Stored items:
---

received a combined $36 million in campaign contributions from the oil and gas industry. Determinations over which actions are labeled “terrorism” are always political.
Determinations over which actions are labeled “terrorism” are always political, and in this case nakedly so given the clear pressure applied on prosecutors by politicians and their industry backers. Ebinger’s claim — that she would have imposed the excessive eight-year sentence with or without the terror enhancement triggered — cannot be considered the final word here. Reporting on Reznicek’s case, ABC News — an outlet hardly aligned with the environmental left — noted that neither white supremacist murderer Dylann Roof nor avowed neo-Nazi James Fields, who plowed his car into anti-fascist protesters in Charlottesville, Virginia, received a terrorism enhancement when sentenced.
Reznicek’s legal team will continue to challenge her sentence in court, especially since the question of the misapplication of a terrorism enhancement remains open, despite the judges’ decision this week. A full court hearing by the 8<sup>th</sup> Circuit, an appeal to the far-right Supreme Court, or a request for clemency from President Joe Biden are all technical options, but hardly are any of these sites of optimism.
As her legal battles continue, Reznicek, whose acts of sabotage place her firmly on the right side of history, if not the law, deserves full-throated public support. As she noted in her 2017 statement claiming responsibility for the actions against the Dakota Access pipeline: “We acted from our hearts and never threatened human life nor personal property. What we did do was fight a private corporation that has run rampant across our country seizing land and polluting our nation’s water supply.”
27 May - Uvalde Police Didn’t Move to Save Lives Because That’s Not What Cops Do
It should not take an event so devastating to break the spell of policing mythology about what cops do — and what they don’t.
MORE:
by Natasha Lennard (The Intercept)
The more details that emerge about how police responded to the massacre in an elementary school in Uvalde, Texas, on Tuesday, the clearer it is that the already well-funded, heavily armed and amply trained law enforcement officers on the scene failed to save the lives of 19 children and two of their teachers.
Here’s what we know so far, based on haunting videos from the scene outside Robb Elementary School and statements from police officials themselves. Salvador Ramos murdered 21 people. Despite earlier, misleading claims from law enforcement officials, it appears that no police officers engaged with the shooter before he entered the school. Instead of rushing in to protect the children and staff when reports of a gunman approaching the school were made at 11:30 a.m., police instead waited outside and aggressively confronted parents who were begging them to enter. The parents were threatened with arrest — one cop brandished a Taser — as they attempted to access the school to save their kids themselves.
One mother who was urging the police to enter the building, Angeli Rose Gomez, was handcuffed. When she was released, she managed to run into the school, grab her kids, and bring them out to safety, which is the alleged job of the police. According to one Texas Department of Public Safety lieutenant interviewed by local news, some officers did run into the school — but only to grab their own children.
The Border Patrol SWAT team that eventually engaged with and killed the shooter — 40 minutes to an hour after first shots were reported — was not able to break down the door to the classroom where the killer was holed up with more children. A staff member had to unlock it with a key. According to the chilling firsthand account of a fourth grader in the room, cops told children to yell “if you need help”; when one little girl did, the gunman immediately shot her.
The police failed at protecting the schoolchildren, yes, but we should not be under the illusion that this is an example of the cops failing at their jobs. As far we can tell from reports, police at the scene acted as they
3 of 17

---

[What is needed] Using the entries above, give back exactly the line containing "The more details", the line containing "One mother who", and every line between them, and nothing else.

[Answer to this exercise]
The more details that emerge about how police responded to the massacre in an elementary school in Uvalde, Texas, on Tuesday, the clearer it is that the already well-funded, heavily armed and amply trained law enforcement officers on the scene failed to save the lives of 19 children and two of their teachers.
Here’s what we know so far, based on haunting videos from the scene outside Robb Elementary School and statements from police officials themselves. Salvador Ramos murdered 21 people. Despite earlier, misleading claims from law enforcement officials, it appears that no police officers engaged with the shooter before he entered the school. Instead of rushing in to protect the children and staff when reports of a gunman approaching the school were made at 11:30 a.m., police instead waited outside and aggressively confronted parents who were begging them to enter. The parents were threatened with arrest — one cop brandished a Taser — as they attempted to access the school to save their kids themselves.
One mother who was urging the police to enter the building, Angeli Rose Gomez, was handcuffed. When she was released, she managed to run into the school, grab her kids, and bring them out to safety, which is the alleged job of the police. According to one Texas Department of Public Safety lieutenant interviewed by local news, some officers did run into the school — but only to grab their own children.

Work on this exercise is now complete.